Extrait cité>

----

Surtout connu pour ses contributions au Western Spaghetti (Texas Adios, Blindman…), Ferdinando Baldi s’est également laissé tenter par le Giallo, tout d’abord avec Una vita lunga un giorno en 1973, puis avec Neuf invités pour un crime, sorti au début de l’année 1977 en Italie. Pour ce qui est de la sortie en France, c’est un peu plus flou, même si le site de référence EncycloCiné estime qu’il a probablement été distribué en province avant 1985 ; l’existence d’une affiche française peut du moins laisser supposer que le film a été exploité dans l’hexagone à un moment ou à un autre.

----

Entrées enregistrées>
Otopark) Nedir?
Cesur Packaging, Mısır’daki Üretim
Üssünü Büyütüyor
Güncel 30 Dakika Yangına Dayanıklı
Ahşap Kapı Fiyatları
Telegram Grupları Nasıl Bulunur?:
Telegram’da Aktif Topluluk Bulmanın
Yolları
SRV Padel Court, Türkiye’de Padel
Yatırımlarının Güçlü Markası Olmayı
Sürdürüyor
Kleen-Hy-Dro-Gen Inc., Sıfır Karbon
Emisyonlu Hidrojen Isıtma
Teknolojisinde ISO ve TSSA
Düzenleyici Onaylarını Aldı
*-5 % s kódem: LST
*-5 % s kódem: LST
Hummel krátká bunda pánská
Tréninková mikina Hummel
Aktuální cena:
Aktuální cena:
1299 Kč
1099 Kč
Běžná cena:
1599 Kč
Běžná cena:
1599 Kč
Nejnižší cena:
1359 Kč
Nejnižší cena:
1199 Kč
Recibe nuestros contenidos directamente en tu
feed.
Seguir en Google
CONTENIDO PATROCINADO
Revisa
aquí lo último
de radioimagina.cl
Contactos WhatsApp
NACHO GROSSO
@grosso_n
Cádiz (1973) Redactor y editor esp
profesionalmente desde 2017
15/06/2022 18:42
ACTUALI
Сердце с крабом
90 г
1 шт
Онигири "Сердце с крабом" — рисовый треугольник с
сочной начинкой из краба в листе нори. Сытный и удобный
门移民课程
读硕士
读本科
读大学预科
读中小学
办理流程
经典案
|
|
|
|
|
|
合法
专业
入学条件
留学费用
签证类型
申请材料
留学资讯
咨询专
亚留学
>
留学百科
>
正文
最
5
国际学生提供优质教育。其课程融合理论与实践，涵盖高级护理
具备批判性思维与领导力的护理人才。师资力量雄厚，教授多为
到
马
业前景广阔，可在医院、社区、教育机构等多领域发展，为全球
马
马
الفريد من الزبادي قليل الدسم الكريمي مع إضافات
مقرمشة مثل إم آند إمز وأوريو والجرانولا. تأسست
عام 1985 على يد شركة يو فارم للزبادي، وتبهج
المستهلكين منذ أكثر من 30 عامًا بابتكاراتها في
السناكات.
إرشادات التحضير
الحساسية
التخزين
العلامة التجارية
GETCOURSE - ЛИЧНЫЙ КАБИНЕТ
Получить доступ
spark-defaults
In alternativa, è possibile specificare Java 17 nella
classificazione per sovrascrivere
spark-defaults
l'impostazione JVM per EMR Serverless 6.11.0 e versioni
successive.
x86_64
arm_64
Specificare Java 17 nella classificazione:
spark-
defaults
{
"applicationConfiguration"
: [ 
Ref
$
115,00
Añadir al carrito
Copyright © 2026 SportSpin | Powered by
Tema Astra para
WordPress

----

Exercices>
[A] D'après le passage sur Ferdinando Baldi, à quel moment Neuf invités pour un crime est-il sorti en Italie ?
[B] Reprenez le passage sur Ferdinando Baldi en le poursuivant après sa dernière phrase.

Réponses ci-dessous>
[A] Au début de l'année 1977.

[B]
Avec ses neuf personnages se réunissant sur une petite île isolée et se faisant assassiner les uns après les autres, Neuf invités pour un crime évoque naturellement les « Dix Petits Nègres » d’Agatha Christie et, par extension, le formidable L’île de l’épouvante de Mario Bava. D’une façon assez amusante, avec presque cinquante ans de recul, le fait que le film de Ferdinando Baldi fasse s’entretuer les membres d’une même famille autour de sombres histoires de coucheries pourra également faire penser à une version sanglante des Petits mouchoirs, d’autant plus que les paysages rocheux de cette petite île italienne peuvent rappeler le Cap-Ferret.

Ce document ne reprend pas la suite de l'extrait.